Les utilisateurs birmans de téléphones portables se sentent trahis par la décision de Telenor de vendre à une entreprise liée à l’armée. Jusque-là, la firme norvégienne Telenor était le seul opérateur mobile à offrir une relative protection numérique des données.
Telenor a annoncé début juillet qu’elle vendait ses opérations locales à une société libanaise sans préciser que celle ci est liée à la junte militaire. Telenor, qui avant la vente a fait l’objet d’éloges pour sa transparence et son opposition vocale aux coups portés par la junte à la protection des données, a conclu une vente de 105 millions de dollars avec M1 Group, qui a été fondé par le milliardaire Najib Mikati, l’ancien Premier ministre libanais.
M1 figure sur la « Dirty List » de Burma Campaign UK des entreprises ayant des liens avec l’armée depuis août 2019, car elle est un actionnaire majeur d’Irrawaddy Green Towers, qui loue des tours téléphoniques pour l’entreprise militaire Mytel.
Selon une déclaration d’Irrawaddy Green Towers publiée le 24 juillet, la société doit partager des tours avec Mytel en vertu des lois et règlements du Myanmar.
“Si Mytel voulait installer son équipement sur une tour construite pour l’un des autres opérateurs, il est autorisé à le faire.” « Telenor semblait être complètement contre l’oppression de l’armée », a déclaré un client basé à Yangon à Myanmar Now. « Nous nous sommes donc sentis en sécurité avec Telenor. Maintenant qu’ils ont vendu l’entreprise au groupe M1, on a l’impression qu’ils sont aussi du côté des militaires. Depuis la vente, lui et beaucoup d’autres craignent qu’il devienne plus facile pour les militaires de les espionner, a-t-il ajouté.
Pas de marge de manœuvre
Telenor s’est ouvertement opposé au projet de la junte de promulguer une loi draconienne sur la cybersécurité après le coup d’État du 1er février. Mais alors que de nombreux utilisateurs considéraient Telenor comme plus sûr que les concurrents militaires MPT et Mytel, Telenor était toujours soumis à une loi sur les communications de 2013 largement critiquée par les militants de la protection de la vie privée numérique. L’entreprise norvégienne n’avait donc pas d’autonomie en Birmanie, a déclaré à Myanmar Now un technicien informatique qui a demandé à ne pas être nommé. « Pour être honnête, les opérateurs n’ont toujours pas de contrôle sur les entreprises… presque tout est contrôlé par cette loi », a-t-il déclaré.
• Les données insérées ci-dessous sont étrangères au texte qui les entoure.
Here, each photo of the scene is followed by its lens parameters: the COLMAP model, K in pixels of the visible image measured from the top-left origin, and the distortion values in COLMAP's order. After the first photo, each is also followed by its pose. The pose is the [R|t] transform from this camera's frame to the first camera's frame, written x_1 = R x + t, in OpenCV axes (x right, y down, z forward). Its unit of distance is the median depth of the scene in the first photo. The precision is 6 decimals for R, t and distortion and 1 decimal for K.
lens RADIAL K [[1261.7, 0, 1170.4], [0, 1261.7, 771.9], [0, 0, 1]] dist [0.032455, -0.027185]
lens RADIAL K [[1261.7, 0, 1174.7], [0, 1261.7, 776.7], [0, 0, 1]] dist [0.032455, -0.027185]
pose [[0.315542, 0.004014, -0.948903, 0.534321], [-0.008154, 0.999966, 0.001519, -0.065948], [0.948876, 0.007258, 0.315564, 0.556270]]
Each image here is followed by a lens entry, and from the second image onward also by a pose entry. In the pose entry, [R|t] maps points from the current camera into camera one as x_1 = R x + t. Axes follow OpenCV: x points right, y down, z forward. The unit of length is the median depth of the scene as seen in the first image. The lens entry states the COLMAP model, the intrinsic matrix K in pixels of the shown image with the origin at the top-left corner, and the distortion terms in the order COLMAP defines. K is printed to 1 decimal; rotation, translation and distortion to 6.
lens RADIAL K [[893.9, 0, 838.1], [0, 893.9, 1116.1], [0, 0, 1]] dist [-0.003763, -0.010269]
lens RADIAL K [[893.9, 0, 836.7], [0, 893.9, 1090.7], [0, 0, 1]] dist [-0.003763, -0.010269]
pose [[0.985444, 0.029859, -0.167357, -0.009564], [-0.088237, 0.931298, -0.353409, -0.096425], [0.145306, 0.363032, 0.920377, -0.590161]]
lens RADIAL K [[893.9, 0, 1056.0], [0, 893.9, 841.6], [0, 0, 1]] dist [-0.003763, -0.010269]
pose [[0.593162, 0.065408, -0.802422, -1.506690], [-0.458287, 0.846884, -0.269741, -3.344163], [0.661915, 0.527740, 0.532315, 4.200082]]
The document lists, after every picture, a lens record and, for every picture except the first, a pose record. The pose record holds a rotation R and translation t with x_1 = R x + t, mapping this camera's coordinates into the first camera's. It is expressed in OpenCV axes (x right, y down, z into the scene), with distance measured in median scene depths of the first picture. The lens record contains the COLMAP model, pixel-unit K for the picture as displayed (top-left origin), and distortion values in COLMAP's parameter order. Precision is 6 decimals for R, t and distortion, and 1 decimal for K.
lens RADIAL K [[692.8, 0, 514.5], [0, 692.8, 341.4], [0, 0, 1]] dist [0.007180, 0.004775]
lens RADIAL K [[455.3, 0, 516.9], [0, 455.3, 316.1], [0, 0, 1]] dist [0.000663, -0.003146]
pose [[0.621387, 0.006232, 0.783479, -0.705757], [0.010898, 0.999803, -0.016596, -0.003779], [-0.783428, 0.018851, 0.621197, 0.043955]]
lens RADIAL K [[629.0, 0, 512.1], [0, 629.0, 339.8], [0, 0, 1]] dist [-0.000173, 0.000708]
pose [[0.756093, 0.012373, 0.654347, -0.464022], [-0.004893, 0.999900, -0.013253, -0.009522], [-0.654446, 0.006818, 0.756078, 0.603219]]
Oliver Spencer, du groupe de défense des droits numériques Free Expression Myanmar, a déclaré que le fait que le groupe M1 ait travaillé dans des pays autoritaires en proie à des conflits, en proie à des violations des droits numériques, suggère qu’il a des normes inférieures à celles de Telenor. Le départ de Telenor du pays ne la dégage pas de sa responsabilité envers les abonnés, a-t-il ajouté. « Seize millions de personnes ont fait confiance à Telenor pour défendre leurs droits numériques. Toute vente doit être conditionnée à ce que les nouveaux propriétaires remplissent cette confiance », a-t-il déclaré.
Processus de six mois
Le processus de transfert pourrait prendre de trois à six mois et Telenor gérera probablement la société jusqu’à fin 2021. « Il pourrait y avoir des changements dans la structure organisationnelle en raison du changement de propriétaire », a-t-il ajouté. “Mais la plupart du personnel a été informé que le reste des opérations serait le même que d’habitude.” De nombreux membres du personnel auront du mal à travailler sous un nouveau propriétaire, car ils se sont habitués à servir une entreprise connue pour son plaidoyer en faveur des droits de l’homme, des droits numériques et de la transparence, a-t-il ajouté.